The BPM sets out how the only route to completely objective diagnosis is through lung function testing, particularly variation in peak flow. The activity diagram illustrates how the patient may be involved in managing their treatment and be oblivious of the possibility of misdiagnosis.

Discussion

Principal findings

This approach allows multiple stakeholders to participate in a modelling process that provided insights into a complex issue. The methodology was used to build a multi-layer requirement model required to capture the complexities of real-world socio-technical systems. The multiple perspectives supported in the modelling approach provide opportunities for increased engagement of a diverse group of experts, resulting in the construction of models, which could be used to develop methods to identify asthma cases.

Strengths and weaknesses

The strength of this process is that it enabled complex situations to be described rapidly and shared; its weakness is that the perspectives are not purposively sampled and there may be bias or a lack of sufficient range of stakeholders. Others have chosen to use other methods for modelling system complexity using visual and other representations.18 Further research is needed to test the reliability and validity of this approach.
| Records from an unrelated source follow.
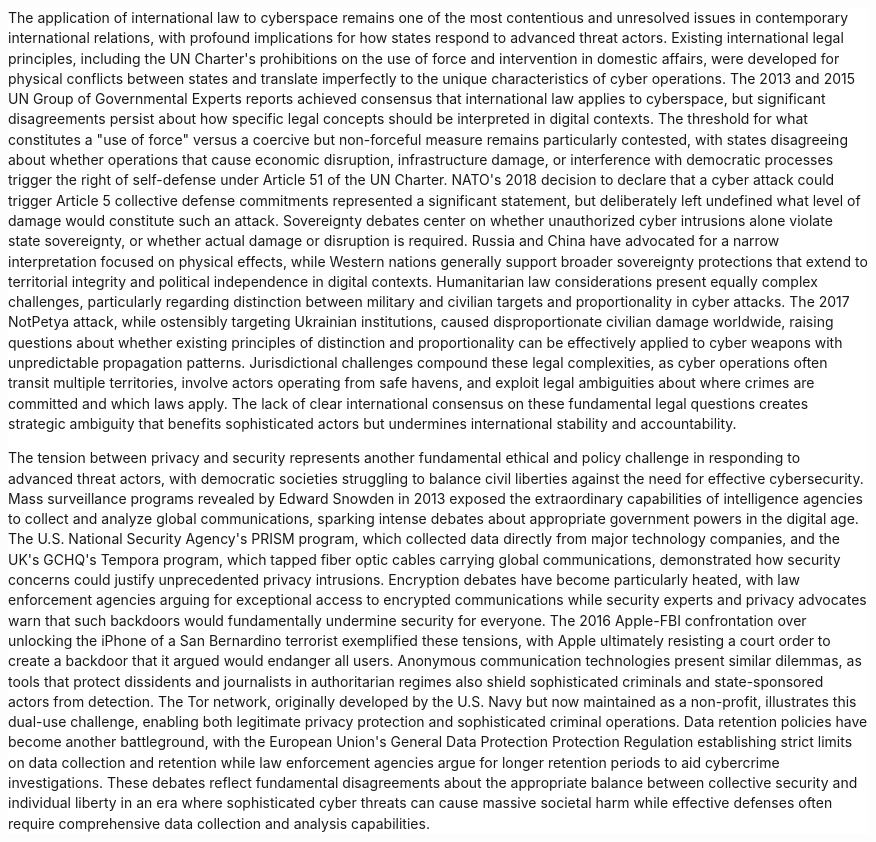 The application of international law to cyberspace remains one of the most contentious and unresolved issues in contemporary international relations, with profound implications for how states respond to advanced threat actors. Existing international legal principles, including the UN Charter's prohibitions on the use of force and intervention in domestic affairs, were developed for physical conflicts between states and translate imperfectly to the unique characteristics of cyber operations. The 2013 and 2015 UN Group of Governmental Experts reports achieved consensus that international law applies to cyberspace, but significant disagreements persist about how specific legal concepts should be interpreted in digital contexts. The threshold for what constitutes a "use of force" versus a coercive but non-forceful measure remains particularly contested, with states disagreeing about whether operations that cause economic disruption, infrastructure damage, or interference with democratic processes trigger the right of self-defense under Article 51 of the UN Charter. NATO's 2018 decision to declare that a cyber attack could trigger Article 5 collective defense commitments represented a significant statement, but deliberately left undefined what level of damage would constitute such an attack. Sovereignty debates center on whether unauthorized cyber intrusions alone violate state sovereignty, or whether actual damage or disruption is required. Russia and China have advocated for a narrow interpretation focused on physical effects, while Western nations generally support broader sovereignty protections that extend to territorial integrity and political independence in digital contexts. Humanitarian law considerations present equally complex challenges, particularly regarding distinction between military and civilian targets and proportionality in cyber attacks. The 2017 NotPetya attack, while ostensibly targeting Ukrainian institutions, caused disproportionate civilian damage worldwide, raising questions about whether existing principles of distinction and proportionality can be effectively applied to cyber weapons with unpredictable propagation patterns. Jurisdictional challenges compound these legal complexities, as cyber operations often transit multiple territories, involve actors operating from safe havens, and exploit legal ambiguities about where crimes are committed and which laws apply. The lack of clear international consensus on these fundamental legal questions creates strategic ambiguity that benefits sophisticated actors but undermines international stability and accountability.

The tension between privacy and security represents another fundamental ethical and policy challenge in responding to advanced threat actors, with democratic societies struggling to balance civil liberties against the need for effective cybersecurity. Mass surveillance programs revealed by Edward Snowden in 2013 exposed the extraordinary capabilities of intelligence agencies to collect and analyze global communications, sparking intense debates about appropriate government powers in the digital age. The U.S. National Security Agency's PRISM program, which collected data directly from major technology companies, and the UK's GCHQ's Tempora program, which tapped fiber optic cables carrying global communications, demonstrated how security concerns could justify unprecedented privacy intrusions. Encryption debates have become particularly heated, with law enforcement agencies arguing for exceptional access to encrypted communications while security experts and privacy advocates warn that such backdoors would fundamentally undermine security for everyone. The 2016 Apple-FBI confrontation over unlocking the iPhone of a San Bernardino terrorist exemplified these tensions, with Apple ultimately resisting a court order to create a backdoor that it argued would endanger all users. Anonymous communication technologies present similar dilemmas, as tools that protect dissidents and journalists in authoritarian regimes also shield sophisticated criminals and state-sponsored actors from detection. The Tor network, originally developed by the U.S. Navy but now maintained as a non-profit, illustrates this dual-use challenge, enabling both legitimate privacy protection and sophisticated criminal operations. Data retention policies have become another battleground, with the European Union's General Data Protection Protection Regulation establishing strict limits on data collection and retention while law enforcement agencies argue for longer retention periods to aid cybercrime investigations. These debates reflect fundamental disagreements about the appropriate balance between collective security and individual liberty in an era where sophisticated cyber threats can cause massive societal harm while effective defenses often require comprehensive data collection and analysis capabilities.
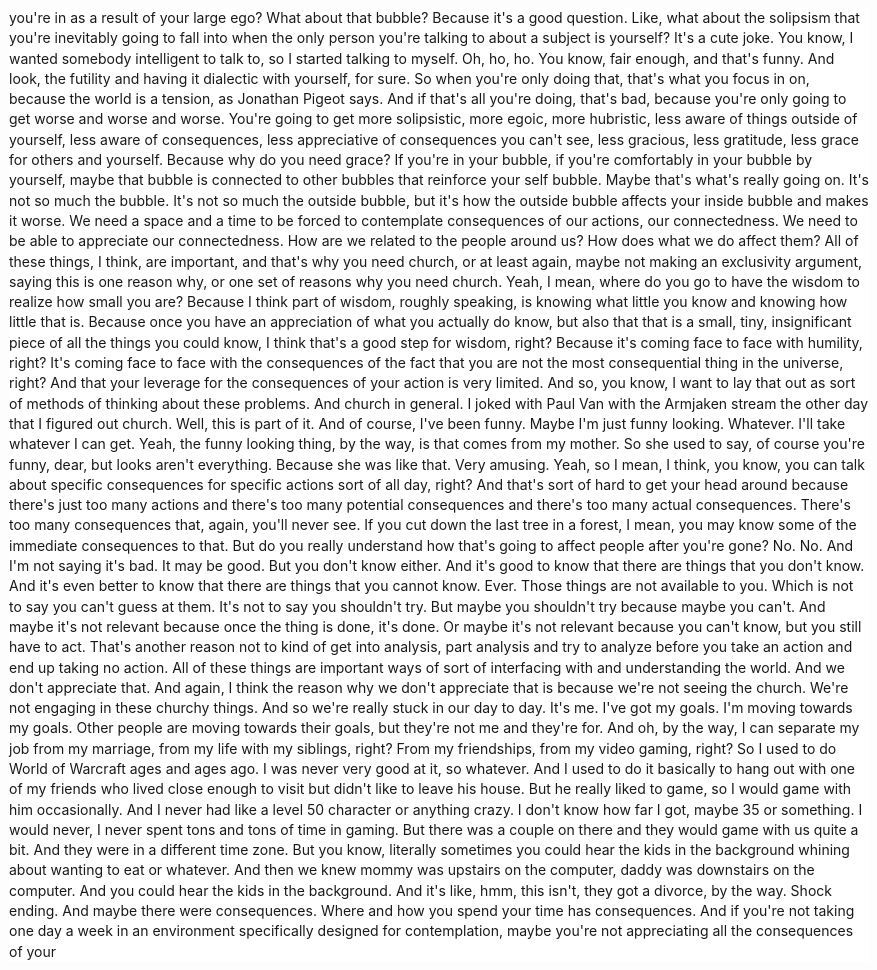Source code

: you're in as a result of your large ego? What about that bubble? Because it's a good question. Like, what about the solipsism that you're inevitably going to fall into when the only person you're talking to about a subject is yourself? It's a cute joke. You know, I wanted somebody intelligent to talk to, so I started talking to myself. Oh, ho, ho. You know, fair enough, and that's funny. And look, the futility and having it dialectic with yourself, for sure. So when you're only doing that, that's what you focus in on, because the world is a tension, as Jonathan Pigeot says. And if that's all you're doing, that's bad, because you're only going to get worse and worse and worse. You're going to get more solipsistic, more egoic, more hubristic, less aware of things outside of yourself, less aware of consequences, less appreciative of consequences you can't see, less gracious, less gratitude, less grace for others and yourself. Because why do you need grace? If you're in your bubble, if you're comfortably in your bubble by yourself, maybe that bubble is connected to other bubbles that reinforce your self bubble. Maybe that's what's really going on. It's not so much the bubble. It's not so much the outside bubble, but it's how the outside bubble affects your inside bubble and makes it worse. We need a space and a time to be forced to contemplate consequences of our actions, our connectedness. We need to be able to appreciate our connectedness. How are we related to the people around us? How does what we do affect them? All of these things, I think, are important, and that's why you need church, or at least again, maybe not making an exclusivity argument, saying this is one reason why, or one set of reasons why you need church. Yeah, I mean, where do you go to have the wisdom to realize how small you are? Because I think part of wisdom, roughly speaking, is knowing what little you know and knowing how little that is. Because once you have an appreciation of what you actually do know, but also that that is a small, tiny, insignificant piece of all the things you could know, I think that's a good step for wisdom, right? Because it's coming face to face with humility, right? It's coming face to face with the consequences of the fact that you are not the most consequential thing in the universe, right? And that your leverage for the consequences of your action is very limited. And so, you know, I want to lay that out as sort of methods of thinking about these problems. And church in general. I joked with Paul Van with the Armjaken stream the other day that I figured out church. Well, this is part of it. And of course, I've been funny. Maybe I'm just funny looking. Whatever. I'll take whatever I can get. Yeah, the funny looking thing, by the way, is that comes from my mother. So she used to say, of course you're funny, dear, but looks aren't everything. Because she was like that. Very amusing. Yeah, so I mean, I think, you know, you can talk about specific consequences for specific actions sort of all day, right? And that's sort of hard to get your head around because there's just too many actions and there's too many potential consequences and there's too many actual consequences. There's too many consequences that, again, you'll never see. If you cut down the last tree in a forest, I mean, you may know some of the immediate consequences to that. But do you really understand how that's going to affect people after you're gone? No. No. And I'm not saying it's bad. It may be good. But you don't know either. And it's good to know that there are things that you don't know. And it's even better to know that there are things that you cannot know. Ever. Those things are not available to you. Which is not to say you can't guess at them. It's not to say you shouldn't try. But maybe you shouldn't try because maybe you can't. And maybe it's not relevant because once the thing is done, it's done. Or maybe it's not relevant because you can't know, but you still have to act. That's another reason not to kind of get into analysis, part analysis and try to analyze before you take an action and end up taking no action. All of these things are important ways of sort of interfacing with and understanding the world. And we don't appreciate that. And again, I think the reason why we don't appreciate that is because we're not seeing the church. We're not engaging in these churchy things. And so we're really stuck in our day to day. It's me. I've got my goals. I'm moving towards my goals. Other people are moving towards their goals, but they're not me and they're for. And oh, by the way, I can separate my job from my marriage, from my life with my siblings, right? From my friendships, from my video gaming, right? So I used to do World of Warcraft ages and ages ago. I was never very good at it, so whatever. And I used to do it basically to hang out with one of my friends who lived close enough to visit but didn't like to leave his house. But he really liked to game, so I would game with him occasionally. And I never had like a level 50 character or anything crazy. I don't know how far I got, maybe 35 or something. I would never, I never spent tons and tons of time in gaming. But there was a couple on there and they would game with us quite a bit. And they were in a different time zone. But you know, literally sometimes you could hear the kids in the background whining about wanting to eat or whatever. And then we knew mommy was upstairs on the computer, daddy was downstairs on the computer. And you could hear the kids in the background. And it's like, hmm, this isn't, they got a divorce, by the way. Shock ending. And maybe there were consequences. Where and how you spend your time has consequences. And if you're not taking one day a week in an environment specifically designed for contemplation, maybe you're not appreciating all the consequences of your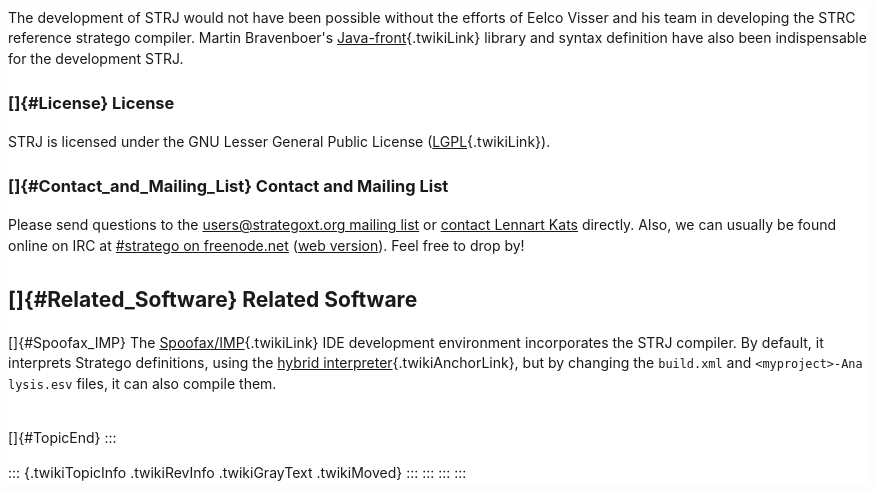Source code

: The development of STRJ would not have been possible without the efforts
of Eelco Visser and his team in developing the STRC reference stratego
compiler. Martin Bravenboer\'s [Java-front](JavaFront){.twikiLink}
library and syntax definition have also been indispensable for the
development STRJ.

### []{#License} License

STRJ is licensed under the GNU Lesser General Public License
([LGPL](LGPL){.twikiLink}).

### []{#Contact_and_Mailing_List} Contact and Mailing List

Please send questions to the [users\@strategoxt.org mailing
list](https://mailman.st.ewi.tudelft.nl/listinfo/users) or [contact
Lennart Kats](http://www.lclnet.nl/contact/) directly. Also, we can
usually be found online on IRC at [\#stratego on
freenode.net](irc://irc.freenode.net/stratego) ([web
version](http://java.freenode.net/index.php?channel=stratego)). Feel
free to drop by!

[]{#Related_Software} Related Software
--------------------------------------

[]{#Spoofax_IMP} The [Spoofax/IMP](Spoofax-IMP){.twikiLink} IDE
development environment incorporates the STRJ compiler. By default, it
interprets Stratego definitions, using the [hybrid
interpreter](STRJ#hybrid){.twikiAnchorLink}, but by changing the
`build.xml` and `<myproject>-Analysis.esv` files, it can also compile
them.

\
[]{#TopicEnd}
:::

::: {.twikiTopicInfo .twikiRevInfo .twikiGrayText .twikiMoved}
:::
:::
:::
:::
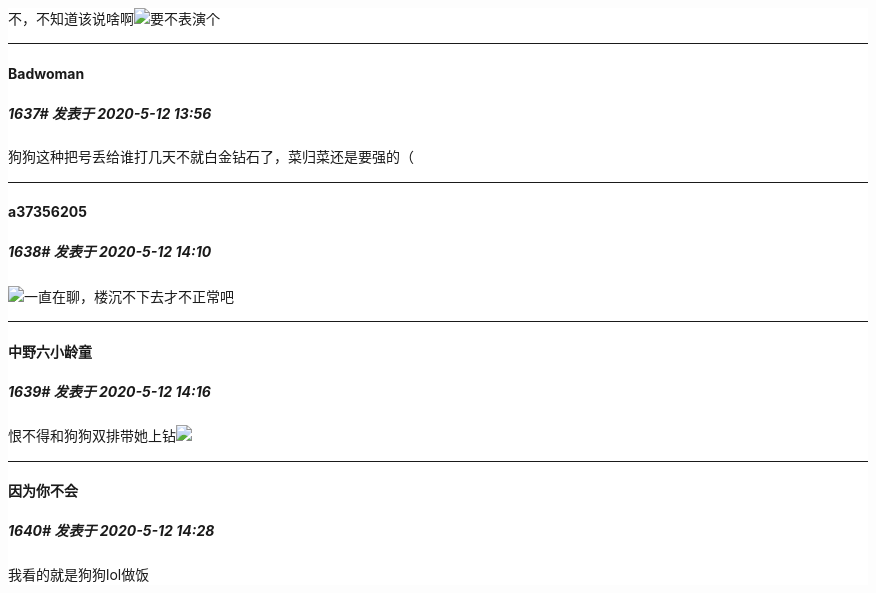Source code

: 


不，不知道该说啥啊<img src="https://static.saraba1st.com/image/smiley/face2017/067.png" referrerpolicy="no-referrer">要不表演个







-----

####  Badwoman  
##### 1637#       发表于 2020-5-12 13:56




狗狗这种把号丢给谁打几天不就白金钻石了，菜归菜还是要强的（







-----

####  a37356205  
##### 1638#       发表于 2020-5-12 14:10



<img src="https://static.saraba1st.com/image/smiley/face2017/067.png" referrerpolicy="no-referrer">一直在聊，楼沉不下去才不正常吧







-----

####  中野六小龄童  
##### 1639#       发表于 2020-5-12 14:16




恨不得和狗狗双排带她上钻<img src="https://static.saraba1st.com/image/smiley/face2017/067.png" referrerpolicy="no-referrer">







-----

####  因为你不会  
##### 1640#       发表于 2020-5-12 14:28




我看的就是狗狗lol做饭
We intend to further develop this method within the Models of Child Health Appraised (MOCHA) research project19, which is conducting a European-wide assessment of child health service models.

Conclusions

AMoCH provides a straightforward approach to modelling complexity. It moves from free-form representations (rich pictures) to exploring where relevant data comes from (data flows) and to how key stakeholders interact with the system (use cases) and finishes looking at activity flows, sequence over time and business models. This approach to modelling has provided some insights into the challenges around defining a case of asthma within routine data and what data to start exploring and in what way.

Acknowledgments

This collaborative work as part of the Horizon 2020 MOCHA project19 and this group has come together to share expertise to produce high-level models that will help a common classification of case-based comparisons of child health care.